CONSIGNE: D'après l'extrait sur l'orang-outan de Bornéo, comment la population de ce grand singe a-t-elle évolué au cours des soixante dernières années ?

EXTRAIT DU DOCUMENT:
=-=-=-=-=

Le singe est un animal qui a toujours fasciné l’homme tant il ont des points communs. La découverte de restes d’un orang-outan de Bornéo, qui auraient composé le repas de trois Indonésiens, a profondément choqué.

L’orang-outan de Bornéo, une espèce en « danger critique »

L’orang-outan de Bornéo, un grand singe appartenant aux espèces en « danger critique », vit en Indonésie. En effet, le pays exploite les forêts pour extraire de l’huile de palme. Cette déforestation représente une menace pour le grand singe roux, qui est ainsi délogé de son habitat naturel et a vu sa population se diviser par deux au cours de ces soixante dernières années. Une menace humaine qui fait régulièrement polémique et qui refait surface après un terrible incident dans le district de Kapuas Hulu, sur l'île de Bornéo.

=-=-=-=-=

DONNÉES FOURNIES:

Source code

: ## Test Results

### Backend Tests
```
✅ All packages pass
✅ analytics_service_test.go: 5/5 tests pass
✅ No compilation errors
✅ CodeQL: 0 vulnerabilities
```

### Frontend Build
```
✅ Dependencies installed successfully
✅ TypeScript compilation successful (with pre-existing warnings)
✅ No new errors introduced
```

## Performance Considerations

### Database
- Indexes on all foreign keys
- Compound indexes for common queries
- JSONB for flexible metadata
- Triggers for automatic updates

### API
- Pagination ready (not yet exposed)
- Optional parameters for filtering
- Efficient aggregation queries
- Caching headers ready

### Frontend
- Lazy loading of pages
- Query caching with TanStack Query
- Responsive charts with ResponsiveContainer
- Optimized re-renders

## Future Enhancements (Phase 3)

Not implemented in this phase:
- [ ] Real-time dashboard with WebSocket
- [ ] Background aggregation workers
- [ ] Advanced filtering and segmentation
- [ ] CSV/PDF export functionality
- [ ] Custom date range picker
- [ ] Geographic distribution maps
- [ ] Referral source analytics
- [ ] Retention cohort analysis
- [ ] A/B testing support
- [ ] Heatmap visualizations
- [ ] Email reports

=-=-=-=-=

CORRIGÉ: Elle s'est divisée par deux.